Quand la francophonie s’invente à Bagdad Langue, culture et transmission au cœur d’un espace en recomposition

Quand la francophonie s’invente à Bagdad Langue, culture et transmission au cœur d’un espace en recomposition
Façade de l’Institut français de Bagdad, espace de transmission linguistique et culturelle au cœur de la capitale irakienne.

À Bagdad, la présence culturelle étrangère ne peut être réduite à une simple logique institutionnelle. Elle s’inscrit dans un espace chargé d’histoire, de ruptures et de reconstructions successives, où toute initiative culturelle devient, de facto, un acte de médiation. C’est dans ce contexte que l’Institut français de Bagdad poursuit son action, non comme une vitrine, mais comme un lieu de circulation, d’apprentissage et de dialogue.

Loin des capitales francophones traditionnelles, la francophonie à Bagdad se déploie dans un rapport au réel singulier. Elle n’est ni héritage colonial direct, ni prolongement naturel d’une histoire linguistique partagée. Elle relève plutôt d’un choix contemporain, porté par une génération d’étudiants, d’artistes et de chercheurs irakiens désireux d’ouvrir leurs horizons intellectuels et culturels au-delà des cadres dominants.

Apprendre le français à Bagdad : un acte de projection

L’enseignement du français constitue l’un des piliers de l’action de l’Institut. Mais ici, apprendre une langue étrangère ne relève pas uniquement d’une compétence académique. Pour de nombreux étudiants, il s’agit d’un geste de projection : vers d’autres univers culturels, d’autres traditions intellectuelles, d’autres formes de pensée critique.

Le français apparaît comme une langue d’accès — à la philosophie, aux sciences humaines, aux arts — mais aussi comme une langue de respiration, distincte des clivages idéologiques et des héritages conflictuels. Dans les salles de cours, la langue devient un espace neutre, propice à la réflexion et à l’échange, où l’apprentissage linguistique s’accompagne d’une ouverture au débat et à la pluralité des points de vue.

Un espace culturel plutôt qu’une vitrine

Au-delà de l’enseignement, l’Institut développe une programmation artistique et culturelle qui évite l’écueil de l’événementiel spectaculaire. Projections, rencontres littéraires, débats, ateliers et expositions sont pensés comme des espaces de rencontre, non comme des opérations de visibilité.

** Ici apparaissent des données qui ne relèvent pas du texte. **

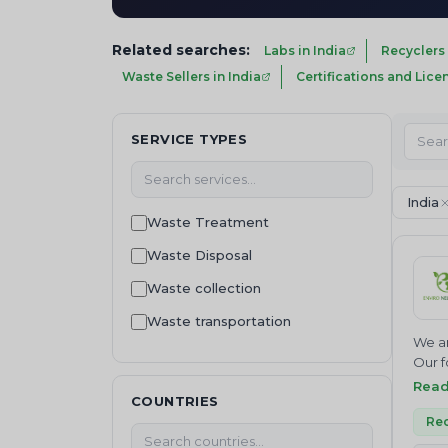
Related searches:
Labs in India
Recyclers 
Waste Sellers in India
Certifications and Lice
SERVICE TYPES
India
Waste Treatment
Waste Disposal
Waste collection
Waste transportation
We ar
Recycling
Our f
Join 
Rea
Waste Buying
COUNTRIES
NEUTR
Waste Selling
Where
Rec
servi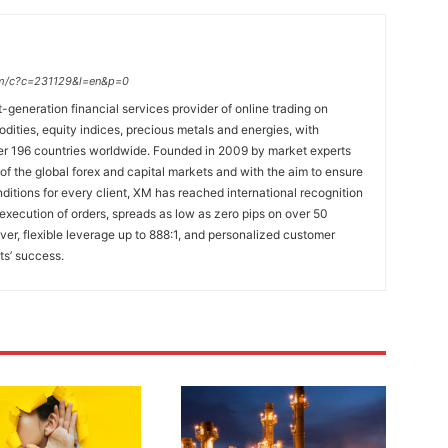
.com/c?c=231129&l=en&p=0
t-generation financial services provider of online trading on
ties, equity indices, precious metals and energies, with
ver 196 countries worldwide. Founded in 2009 by market experts
f the global forex and capital markets and with the aim to ensure
onditions for every client, XM has reached international recognition
 execution of orders, spreads as low as zero pips on over 50
lver, flexible leverage up to 888:1, and personalized customer
ts’ success.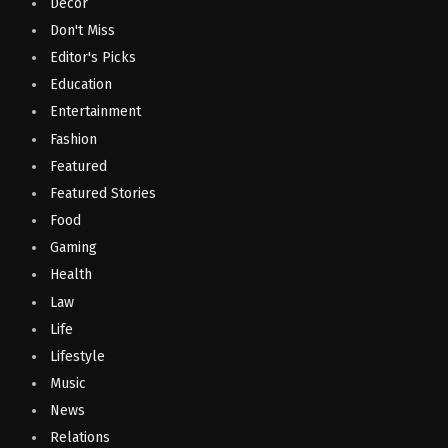
Decor
Don't Miss
Editor's Picks
Education
Entertainment
Fashion
Featured
Featured Stories
Food
Gaming
Health
Law
Life
Lifestyle
Music
News
Relations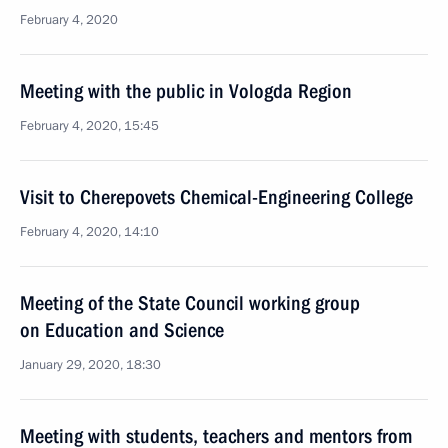
February 4, 2020
Meeting with the public in Vologda Region
February 4, 2020, 15:45
Visit to Cherepovets Chemical-Engineering College
February 4, 2020, 14:10
Meeting of the State Council working group
on Education and Science
January 29, 2020, 18:30
Meeting with students, teachers and mentors from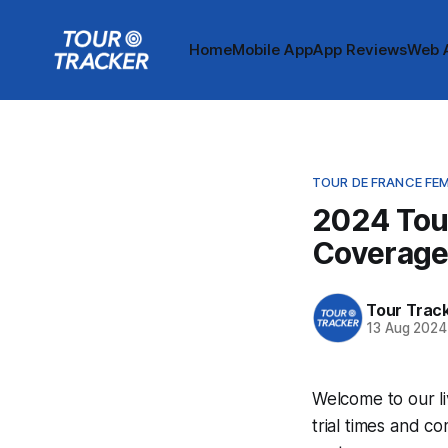
Home
Mobile App
App Reviews
Web 
TOUR DE FRANCE FE
2024 Tou
Coverag
Tour Trac
13 Aug 2024
Welcome to our l
trial times and c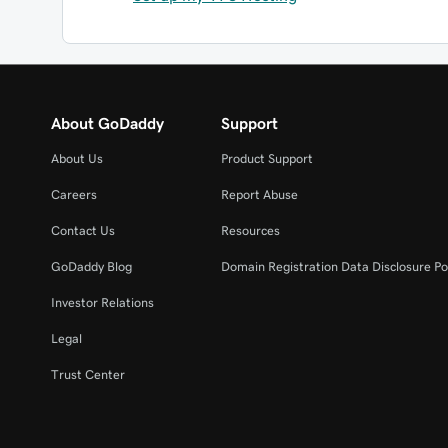
About GoDaddy
Support
About Us
Product Support
Careers
Report Abuse
Contact Us
Resources
GoDaddy Blog
Domain Registration Data Disclosure Po
Investor Relations
Legal
Trust Center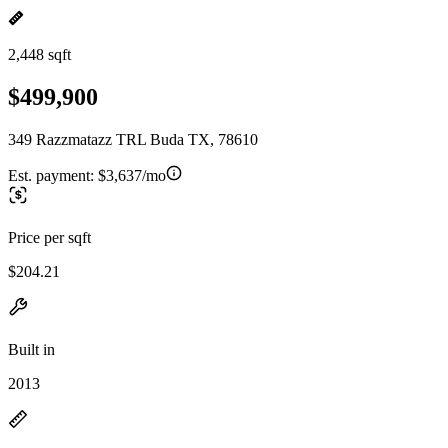
2,448 sqft
$499,900
349 Razzmatazz TRL Buda TX, 78610
Est. payment:
$3,637/mo
Price per sqft
$204.21
Built in
2013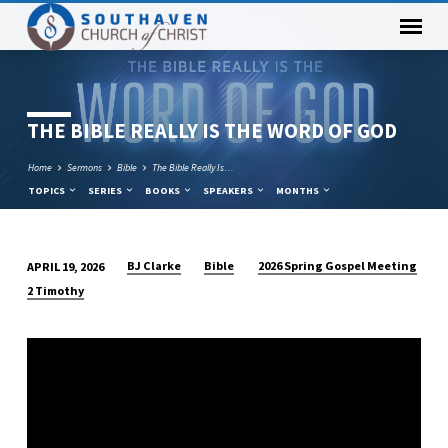
THE BIBLE REALLY IS THE WORD OF GOD
Home
Sermons
Bible
The Bible Really Is…
TOPICS
SERIES
BOOKS
SPEAKERS
MONTHS
BJ Clarke
Bible
2026 Spring Gospel Meeting
APRIL 19, 2026
THE
2 Timothy
BIBLE
REALLY
IS
THE
WORD
OF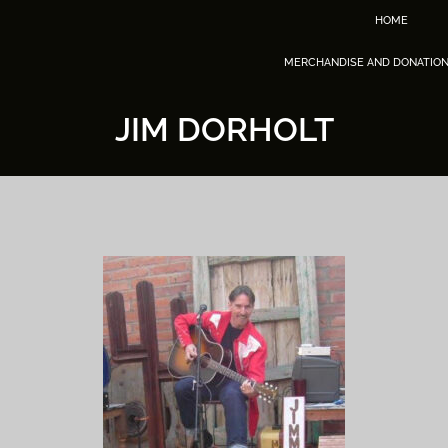
HOME
MERCHANDISE AND DONATIO
JIM DORHOLT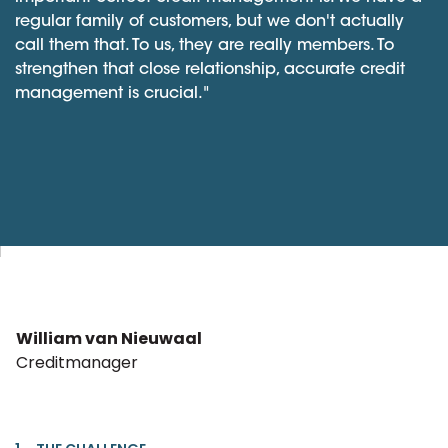
regular family of customers, but we don't actually
call them that. To us, they are really members. To
strengthen that close relationship, accurate credit
management is crucial."
William van Nieuwaal
Creditmanager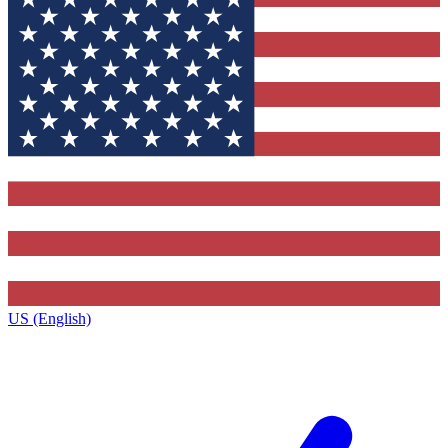
US (English)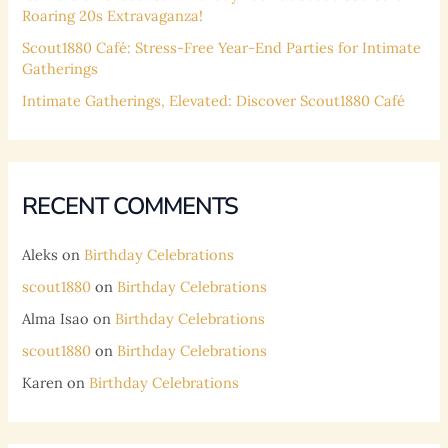
Roaring 20s Extravaganza!
Scout1880 Café: Stress-Free Year-End Parties for Intimate
Gatherings
Intimate Gatherings, Elevated: Discover Scout1880 Café
RECENT COMMENTS
Aleks
on
Birthday Celebrations
scout1880
on
Birthday Celebrations
Alma Isao
on
Birthday Celebrations
scout1880
on
Birthday Celebrations
Karen
on
Birthday Celebrations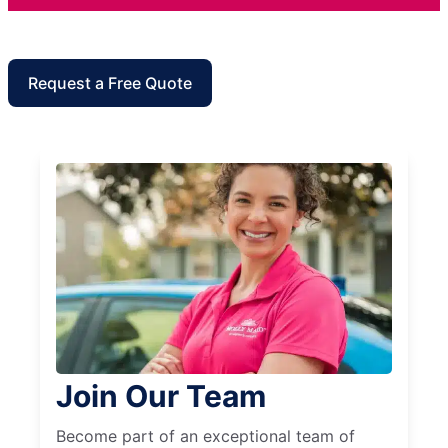
Request a Free Quote
Join Our Team
Become part of an exceptional team of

Cette approche privilégie la durée à l’impact immédiat. Elle permet à des publics variés — étudiants, enseignants, artistes, curieux — de se réapproprier les lieux, d’y construire une relation continue avec la culture française et francophone, mais aussi d’y inscrire leurs propres récits. La culture circule alors dans les deux sens : elle n’est pas importée, elle est discutée, traduite, parfois contestée.

La culture comme diplomatie discrète

Dans une ville marquée par des décennies de conflits, la culture joue un rôle spécifique. Elle ne prétend pas réparer, ni expliquer, mais offrir un cadre où la parole peut se déployer autrement. L’action de l’Institut s’inscrit dans cette logique de diplomatie culturelle discrète, qui privilégie la constance au symbole, et la relation humaine à l’affichage politique.

Ici, la francophonie n’est pas une affirmation de puissance. Elle se manifeste comme une proposition : celle d’un dialogue possible, d’une transmission sans domination, d’un échange fondé sur la curiosité et le respect mutuel. Cette posture explique en grande partie l’intérêt que suscitent les activités de l’Institut auprès d’un public jeune, attentif aux formes de coopération culturelle qui ne reproduisent pas les hiérarchies anciennes.

Une génération irakienne face au monde

L’un des enjeux majeurs de cette présence culturelle réside dans sa capacité à accompagner une génération irakienne en quête de repères internationaux. Étudier le français, participer à des ateliers artistiques, assister à des débats intellectuels, ce n’est pas fuir Bagdad. C’est, au contraire, inscrire la ville dans un réseau de circulations culturelles globales, où elle cesse d’être perçue uniquement à travers le prisme du conflit.

Dans ce cadre, la langue française devient un outil parmi d’autres pour penser le monde, interroger l’histoire, et envisager des formes nouvelles de création et de réflexion.

Bagdad dans la cartographie contemporaine de la francophonie

L’existence et la vitalité de l’Institut français à Bagdad rappellent que la francophonie ne se limite ni à un espace géographique figé ni à une communauté linguistique homogène. Elle se redessine en permanence, au gré des contextes, des usages et des désirs.

À Bagdad, elle prend la forme d’un laboratoire discret, où langue, culture et transmission s’articulent dans un environnement post-conflit, sans emphase ni illusion. Une francophonie de terrain, attentive aux réalités locales, et consciente que la culture, pour être pertinente, doit d’abord écouter.